Her answer is immediate. "Yes. Yes. I will. I do, too. All thirty-seven trillion cells in my body." They kiss each other so hard that they almost topple on to the floor, and he pulls them back onto the sofa.

"Thirty-seven trillion cells, Castle?"

"Yes. I looked it up last week when I was watching you asleep in my office, and I couldn't believe how much I loved you. I wondered if it were quantifiable."

"Are you going to put the ring on my finger? I haven't even had a chance to look at it yet."

He slips it on, a platinum band set with three stones: a diamond in the middle, flanked by an emerald and a sapphire.

"My God, Castle. It's so beautiful. Thank you."
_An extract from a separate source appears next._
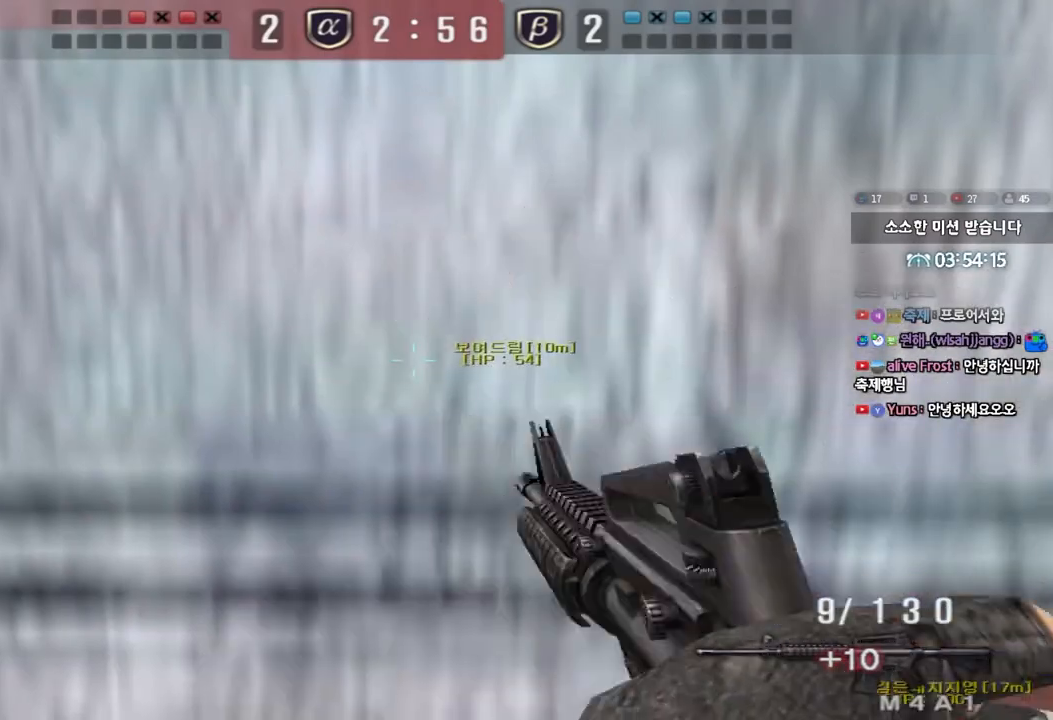
{"keys": ["shift"], "events": []}
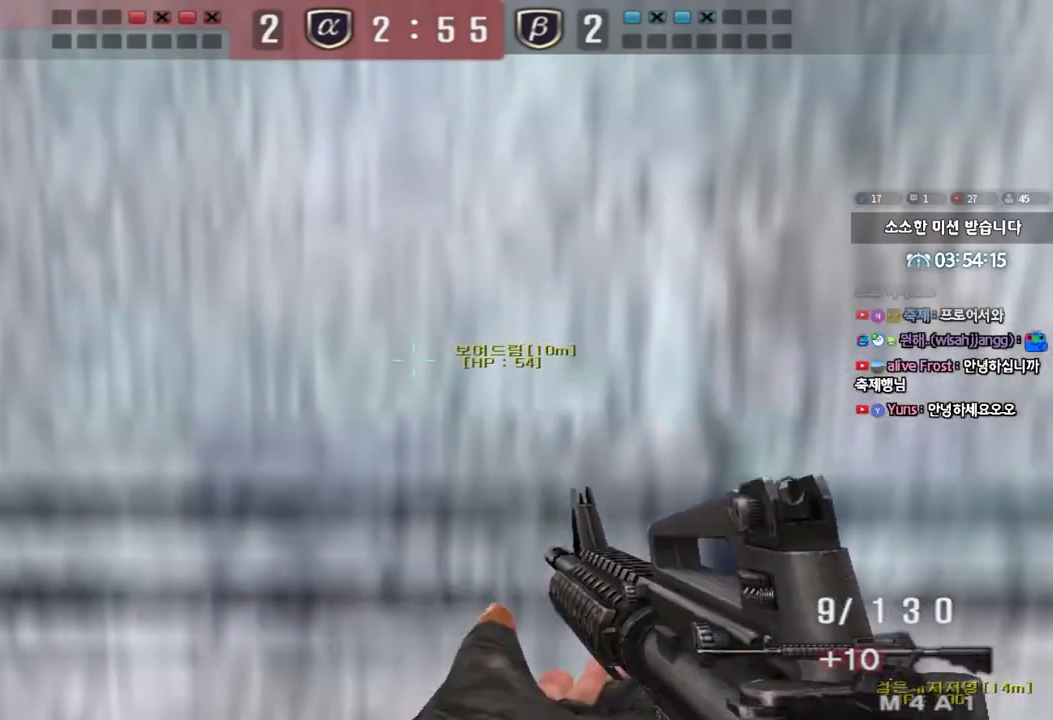
{"keys": ["a", "w"], "events": [[17, "d", "down"], [17, "w", "down"], [33, "shift", "up"], [267, "d", "up"], [283, "a", "down"]]}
"The emerald is because in some light, especially low light, like when we're reading in bed, your eyes look green," he says, touching the jewel before he taps another. "And the sapphire is because my eyes are blue. Maybe one of our kids will have your eyes, and one mine." He kisses her again.

"It's perfect," she says. "But how come it was in your pocket?"

"I put it in there every morning when I get dressed. I've been doing that for almost a year."

"You have? But–."

"I know. I bought it last September, eleven months ago, the morning after we sat on the swings and you said you weren't going to be able to have the kind of relationship that you wanted until the wall that you'd built came down. That was the day I began to have hope. That was the day I decided that I would take down every one of those bricks myself, one by one, if I had to. No matter how long it took."

"You did, huh?"

"I did."

"You know what, Castle?"

"What?"

"There's nobody here but us. Your mother and Alexis won't be home until Wednesday."

"Right."

"So," she coos, wriggling into his lap. "Let's get naked."

He laughs, a deep, rolling wave of a laugh that washes over both of them. When he finally stops he asks, "In the kitchen?"

"For starters. The only thing I'm going to wear for the rest of the day is this ring."

 **A/N** That's the end of this tale, which started out as a two-shot and then, as is usually the case when I write, took off on its own. Thank you for staying with it and for being such warm and kind readers. Happy new year to you all. I hope to be back soon with another story.